■ **Da svolgere**
1 > Restituisci, copiandolo parola per parola, il passo del brano sull'Avis milanese che va da "Per la sanità" a "carenza di personale.".
2 > Riassumi in due frasi il brano sull'Avis milanese.
3 > Secondo il brano sull'Avis milanese, quante unità di sangue trasferiscono ogni anno le AVIS lombarde al sistema sanitario regionale?
===== Brano fornito
Per la sanità pubblica si tratta di un problema enorme che mette a rischio la cura del cittadino che si trova ad essere assistito da medici provenienti dalle cooperative con una probabilità di 1 su 4 e di notte e nei week end di uno su due. Si tratta a volte di medici che fanno turni massacranti anche fino a 36 ore racconta l’indagine, attirati da lauti guadagni, il tutto per compensare la carenza di personale.
Ma torniamo alla nostra Avis milanese che non ha rimborsi adeguati, che fatica e non riesce ad assorbire i costi nonostante i contributi dei donatori o degli amici che la sostengono attraverso il 5×1000 oltre alle donazioni di qualche azienda. E’ praticamente impossibile tenere in equilibrio i conti tra le entrate e le uscite per pagare il personale sanitario come i professionisti e il mercato vorrebbero. La carenza di professionisti ha le sue origini con l’istituzione del numero chiuso per accedere ai corsi di laurea, difeso da alcuni e inviso da altri che vorrebbero ridurlo o addirittura eliminarlo, ma soprattutto con le disponibilità dei posti nelle diverse specializzazioni che hanno fatto da tappo ai neolaureati. Da qualche anno la situazione è peggiorata, la pandemia e la conseguente creazione degli hub vaccinali ha saccheggiato personale medico e infermieristico per le vaccinazioni anti Covid con compensi fuori mercato per l’eccessiva domanda. Oggi i professionisti vengono chiamati insistentemente da altre strutture sanitarie, cliniche private, Residenze per anziani ecc. con offerte superiori a tre volte di quanto Avis può offrire. In questa situazione spesso non basta la passione per l’associazione e per il volontariato, da qui la difficoltà di Avis a garantire puntualmente il servizio della raccolta sangue come accadeva in passato. L’allarme rispetto alla tenuta delle circa 200.000 unità di sangue annuali trasferite dalle AVIS Lombarde al sistema sanitario regionale è stato lanciato da diversi anni, prima di constatare a posteriori l’emergenza. Ovviamente si attende una risposta prima che anche per il sistema delle trasfusioni metta in seria difficoltà i pazienti in attesa di cura o di interventi chirurgici.
==========
===== Informazioni estratte
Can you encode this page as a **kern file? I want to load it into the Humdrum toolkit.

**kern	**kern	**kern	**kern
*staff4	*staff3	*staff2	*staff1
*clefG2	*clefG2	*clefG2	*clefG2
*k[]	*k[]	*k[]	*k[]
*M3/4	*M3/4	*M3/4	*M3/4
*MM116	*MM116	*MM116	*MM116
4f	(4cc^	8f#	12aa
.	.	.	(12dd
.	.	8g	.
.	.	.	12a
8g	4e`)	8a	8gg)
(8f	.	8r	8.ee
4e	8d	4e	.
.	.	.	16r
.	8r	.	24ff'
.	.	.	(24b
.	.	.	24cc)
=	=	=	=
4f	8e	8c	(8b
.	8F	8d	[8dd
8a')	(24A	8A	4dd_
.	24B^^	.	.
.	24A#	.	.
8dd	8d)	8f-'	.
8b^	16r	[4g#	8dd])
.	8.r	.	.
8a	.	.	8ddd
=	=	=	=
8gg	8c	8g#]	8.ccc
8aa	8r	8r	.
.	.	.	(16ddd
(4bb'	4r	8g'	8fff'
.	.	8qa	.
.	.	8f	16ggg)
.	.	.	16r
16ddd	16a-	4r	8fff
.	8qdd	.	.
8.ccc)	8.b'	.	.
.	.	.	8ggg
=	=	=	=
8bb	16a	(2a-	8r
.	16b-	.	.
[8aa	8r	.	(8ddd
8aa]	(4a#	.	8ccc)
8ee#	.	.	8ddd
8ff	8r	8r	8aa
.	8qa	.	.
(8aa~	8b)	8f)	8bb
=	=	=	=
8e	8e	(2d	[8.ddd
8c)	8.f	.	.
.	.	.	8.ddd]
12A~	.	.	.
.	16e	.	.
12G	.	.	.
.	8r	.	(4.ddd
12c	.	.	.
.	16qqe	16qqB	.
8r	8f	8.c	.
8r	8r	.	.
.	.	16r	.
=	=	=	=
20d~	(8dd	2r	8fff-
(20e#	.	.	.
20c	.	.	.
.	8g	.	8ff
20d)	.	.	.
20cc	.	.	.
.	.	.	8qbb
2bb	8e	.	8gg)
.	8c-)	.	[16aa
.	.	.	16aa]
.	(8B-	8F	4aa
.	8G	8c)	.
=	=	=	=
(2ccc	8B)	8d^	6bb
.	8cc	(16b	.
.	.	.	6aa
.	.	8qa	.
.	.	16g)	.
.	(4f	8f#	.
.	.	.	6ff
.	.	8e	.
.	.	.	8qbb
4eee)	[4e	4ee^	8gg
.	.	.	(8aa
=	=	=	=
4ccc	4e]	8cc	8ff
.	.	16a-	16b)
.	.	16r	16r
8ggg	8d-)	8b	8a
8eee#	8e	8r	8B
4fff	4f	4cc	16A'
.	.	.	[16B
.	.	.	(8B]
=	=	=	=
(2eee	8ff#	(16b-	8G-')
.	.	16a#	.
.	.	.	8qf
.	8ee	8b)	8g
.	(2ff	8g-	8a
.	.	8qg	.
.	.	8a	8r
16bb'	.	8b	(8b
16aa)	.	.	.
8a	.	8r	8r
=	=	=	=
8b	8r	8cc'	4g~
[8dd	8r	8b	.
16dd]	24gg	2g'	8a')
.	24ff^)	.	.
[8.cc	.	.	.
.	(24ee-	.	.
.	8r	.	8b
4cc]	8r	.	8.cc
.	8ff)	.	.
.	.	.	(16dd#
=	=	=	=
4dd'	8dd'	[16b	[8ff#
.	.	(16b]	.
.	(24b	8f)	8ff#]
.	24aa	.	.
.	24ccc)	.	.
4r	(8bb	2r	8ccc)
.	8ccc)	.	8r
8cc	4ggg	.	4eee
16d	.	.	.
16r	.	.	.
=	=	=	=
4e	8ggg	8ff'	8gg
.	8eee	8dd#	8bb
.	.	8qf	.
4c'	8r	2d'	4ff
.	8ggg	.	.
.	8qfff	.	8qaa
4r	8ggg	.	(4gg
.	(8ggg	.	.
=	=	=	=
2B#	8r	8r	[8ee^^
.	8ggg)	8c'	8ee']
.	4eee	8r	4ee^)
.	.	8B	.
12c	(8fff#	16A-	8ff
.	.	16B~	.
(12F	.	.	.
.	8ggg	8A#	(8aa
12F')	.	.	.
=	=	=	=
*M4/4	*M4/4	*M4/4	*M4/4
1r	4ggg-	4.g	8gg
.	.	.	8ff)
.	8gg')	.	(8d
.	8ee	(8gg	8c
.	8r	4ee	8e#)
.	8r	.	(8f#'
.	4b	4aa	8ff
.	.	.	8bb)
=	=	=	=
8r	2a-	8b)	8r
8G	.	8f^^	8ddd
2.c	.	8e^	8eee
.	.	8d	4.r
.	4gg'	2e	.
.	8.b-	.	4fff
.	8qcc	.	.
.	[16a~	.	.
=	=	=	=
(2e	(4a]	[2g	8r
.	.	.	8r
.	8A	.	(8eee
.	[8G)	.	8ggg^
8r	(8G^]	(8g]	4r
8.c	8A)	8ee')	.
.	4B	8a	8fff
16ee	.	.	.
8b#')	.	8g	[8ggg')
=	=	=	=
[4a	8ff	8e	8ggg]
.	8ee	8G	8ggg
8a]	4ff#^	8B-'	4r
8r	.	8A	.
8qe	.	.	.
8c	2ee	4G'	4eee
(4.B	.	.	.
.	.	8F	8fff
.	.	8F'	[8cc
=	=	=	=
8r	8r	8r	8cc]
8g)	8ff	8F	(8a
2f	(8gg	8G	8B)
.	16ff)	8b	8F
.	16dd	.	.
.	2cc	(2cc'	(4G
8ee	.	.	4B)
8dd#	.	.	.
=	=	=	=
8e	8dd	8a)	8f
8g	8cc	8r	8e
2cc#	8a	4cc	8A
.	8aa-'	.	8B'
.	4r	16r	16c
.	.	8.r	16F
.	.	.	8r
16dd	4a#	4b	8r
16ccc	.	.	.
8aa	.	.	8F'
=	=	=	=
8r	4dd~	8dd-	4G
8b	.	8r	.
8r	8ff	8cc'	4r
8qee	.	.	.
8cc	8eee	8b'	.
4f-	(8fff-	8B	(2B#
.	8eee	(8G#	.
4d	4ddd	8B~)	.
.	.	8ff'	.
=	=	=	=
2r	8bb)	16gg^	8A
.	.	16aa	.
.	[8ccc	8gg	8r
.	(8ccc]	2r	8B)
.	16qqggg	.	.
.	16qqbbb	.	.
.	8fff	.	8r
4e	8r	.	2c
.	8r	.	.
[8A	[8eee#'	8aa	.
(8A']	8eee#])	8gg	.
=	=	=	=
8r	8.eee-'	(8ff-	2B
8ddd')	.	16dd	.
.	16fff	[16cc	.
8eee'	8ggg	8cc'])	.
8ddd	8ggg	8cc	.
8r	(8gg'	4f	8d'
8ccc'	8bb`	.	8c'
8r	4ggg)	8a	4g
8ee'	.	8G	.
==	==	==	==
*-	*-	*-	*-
==========
■ **Risposte attese**
1 >
Per la sanità pubblica si tratta di un problema enorme che mette a rischio la cura del cittadino che si trova ad essere assistito da medici provenienti dalle cooperative con una probabilità di 1 su 4 e di notte e nei week end di uno su due. Si tratta a volte di medici che fanno turni massacranti anche fino a 36 ore racconta l’indagine, attirati da lauti guadagni, il tutto per compensare la carenza di personale.

2 > Nella sanità pubblica la carenza di personale viene compensata con medici delle cooperative, a volte impegnati in turni fino a 36 ore. L'Avis milanese non riesce a pagare il personale sanitario come vorrebbero i professionisti e il mercato, perché altre strutture offrono compensi superiori a tre volte quanto essa può offrire, e perciò fatica a garantire puntualmente la raccolta del sangue.

3 > Circa 200.000 unità di sangue.